Sinds de eerste studentenstudie van Randstad in 2004 was het verschil tussen studenten die in de zomervakantie werken en studenten die tijdens het schooljaar werken, nooit zo klein. Toen werkte minder dan een derde van de respondenten tijdens het schooljaar. Nu is dat 72 procent, een stijging van negen procentpunt tegenover vorig jaar. De verklaring voor die stijging ziet Randstad in de flexibelere wetgeving enerzijds en de krapte op de arbeidsmarkt anderzijds. Maar ook de coronacrisis speelt een rol. «Zo werden er - zeker in het najaar van 2021 - heel wat studenten ingezet om de vele quarantaine-gevallen bij bedrijven op te vangen», legt Wim Van der Linden van Randstad uit.
Hybride werken
De sectoren die het meest beroep doen op studentenarbeid zijn, zoals vorig jaar, de horeca, de detailhandel, de overheid en social-profitsector, productiebedrijven en de vrijetijdsector. Magazijnier is bij de respondenten de populairste studentenjob, gevolgd door kassamedewerker en administratief bediende. In het algemeen lijkt hybride werken sinds vorig jaar ook in studentenarbeid blijvend zijn ingang te hebben gevonden. Het afgelopen jaar heeft bijna een vierde van de jobstudenten aan telewerk gedaan.

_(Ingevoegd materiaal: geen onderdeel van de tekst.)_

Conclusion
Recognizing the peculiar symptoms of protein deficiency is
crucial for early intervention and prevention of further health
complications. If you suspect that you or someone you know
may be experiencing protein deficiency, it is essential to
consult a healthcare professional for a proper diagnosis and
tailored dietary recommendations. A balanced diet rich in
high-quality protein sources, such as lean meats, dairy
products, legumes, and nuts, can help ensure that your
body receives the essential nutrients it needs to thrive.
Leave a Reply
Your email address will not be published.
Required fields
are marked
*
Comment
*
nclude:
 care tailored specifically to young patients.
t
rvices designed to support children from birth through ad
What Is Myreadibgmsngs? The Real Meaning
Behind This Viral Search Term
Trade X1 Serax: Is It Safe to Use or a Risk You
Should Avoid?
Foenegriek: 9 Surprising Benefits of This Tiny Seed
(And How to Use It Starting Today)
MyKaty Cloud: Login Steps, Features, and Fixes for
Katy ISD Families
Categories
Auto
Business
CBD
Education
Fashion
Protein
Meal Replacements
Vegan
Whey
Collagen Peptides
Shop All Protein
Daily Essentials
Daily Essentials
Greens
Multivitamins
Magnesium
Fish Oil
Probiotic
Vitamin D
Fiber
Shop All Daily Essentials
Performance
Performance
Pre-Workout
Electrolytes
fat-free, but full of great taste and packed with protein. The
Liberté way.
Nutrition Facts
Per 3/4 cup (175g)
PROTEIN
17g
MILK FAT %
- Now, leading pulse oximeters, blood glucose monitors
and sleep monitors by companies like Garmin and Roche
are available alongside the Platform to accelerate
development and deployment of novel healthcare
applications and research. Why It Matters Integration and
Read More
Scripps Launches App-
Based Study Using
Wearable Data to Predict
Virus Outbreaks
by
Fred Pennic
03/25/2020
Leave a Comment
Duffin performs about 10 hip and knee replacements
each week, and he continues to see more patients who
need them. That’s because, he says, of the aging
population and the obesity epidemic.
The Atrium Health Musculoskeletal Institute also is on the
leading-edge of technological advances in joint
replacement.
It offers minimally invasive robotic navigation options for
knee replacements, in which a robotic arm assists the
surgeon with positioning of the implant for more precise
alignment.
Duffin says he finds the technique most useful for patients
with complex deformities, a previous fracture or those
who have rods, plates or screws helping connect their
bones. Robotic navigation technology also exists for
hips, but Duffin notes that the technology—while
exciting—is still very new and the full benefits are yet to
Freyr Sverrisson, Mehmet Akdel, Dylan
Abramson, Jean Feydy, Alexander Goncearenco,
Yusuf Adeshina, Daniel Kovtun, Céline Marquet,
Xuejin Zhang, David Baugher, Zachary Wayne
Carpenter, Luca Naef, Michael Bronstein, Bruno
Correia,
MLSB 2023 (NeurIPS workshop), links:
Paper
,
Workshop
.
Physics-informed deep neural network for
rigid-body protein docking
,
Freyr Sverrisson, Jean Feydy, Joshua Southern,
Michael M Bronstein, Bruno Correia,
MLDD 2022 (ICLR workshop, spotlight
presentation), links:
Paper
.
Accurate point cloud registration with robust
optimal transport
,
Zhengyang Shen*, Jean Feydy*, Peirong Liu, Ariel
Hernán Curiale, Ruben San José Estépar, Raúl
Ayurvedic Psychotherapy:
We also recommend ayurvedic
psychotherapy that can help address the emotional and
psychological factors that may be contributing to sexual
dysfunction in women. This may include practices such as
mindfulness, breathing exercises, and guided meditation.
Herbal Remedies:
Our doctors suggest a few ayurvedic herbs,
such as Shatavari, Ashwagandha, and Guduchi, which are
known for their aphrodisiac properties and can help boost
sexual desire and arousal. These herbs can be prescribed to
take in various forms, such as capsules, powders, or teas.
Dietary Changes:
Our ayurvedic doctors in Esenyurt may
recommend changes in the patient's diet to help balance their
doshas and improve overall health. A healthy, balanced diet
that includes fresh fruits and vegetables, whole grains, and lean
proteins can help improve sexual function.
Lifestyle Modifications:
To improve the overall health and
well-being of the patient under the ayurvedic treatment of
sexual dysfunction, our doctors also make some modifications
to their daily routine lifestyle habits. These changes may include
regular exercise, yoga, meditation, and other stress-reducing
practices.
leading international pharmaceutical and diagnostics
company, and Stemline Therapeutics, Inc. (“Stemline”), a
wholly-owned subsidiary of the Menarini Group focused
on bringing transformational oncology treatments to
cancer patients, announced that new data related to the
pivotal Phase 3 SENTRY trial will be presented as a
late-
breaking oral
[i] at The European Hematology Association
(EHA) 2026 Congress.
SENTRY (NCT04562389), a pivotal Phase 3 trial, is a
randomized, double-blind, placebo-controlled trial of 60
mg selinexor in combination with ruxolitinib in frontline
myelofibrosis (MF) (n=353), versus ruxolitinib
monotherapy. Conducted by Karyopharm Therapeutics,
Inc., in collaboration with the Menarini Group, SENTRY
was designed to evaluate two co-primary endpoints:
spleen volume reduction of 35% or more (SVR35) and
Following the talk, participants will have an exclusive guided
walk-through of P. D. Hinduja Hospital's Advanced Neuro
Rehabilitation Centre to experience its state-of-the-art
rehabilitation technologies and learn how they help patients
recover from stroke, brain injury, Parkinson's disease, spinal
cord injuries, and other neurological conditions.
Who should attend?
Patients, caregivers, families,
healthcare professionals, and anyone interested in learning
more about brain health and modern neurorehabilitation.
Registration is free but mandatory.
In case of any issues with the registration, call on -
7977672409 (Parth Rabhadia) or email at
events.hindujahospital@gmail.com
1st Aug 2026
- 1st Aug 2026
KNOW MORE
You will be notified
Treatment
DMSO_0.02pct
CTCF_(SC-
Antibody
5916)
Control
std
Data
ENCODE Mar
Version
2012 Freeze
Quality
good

In 2021 waren 269.994 studenten aan de slag via een uitzendbureau, goed voor 42,6 procent van het totaalaantal Belgische jobstudenten. «Eind 2021 merkten we al een toename met de helft van het aantal jobstudenten ten opzichte van recordjaar 2019», stelt Randstad. «De schaarste is niet afgenomen en sectoren die traditioneel veel studenten tewerkstellen, zoals pretparken, bioscopen en de horeca, draaien opnieuw op volle toeren. Als deze trend zich ook in de zomervakantie kan handhaven, stevenen we af op een alltime record.»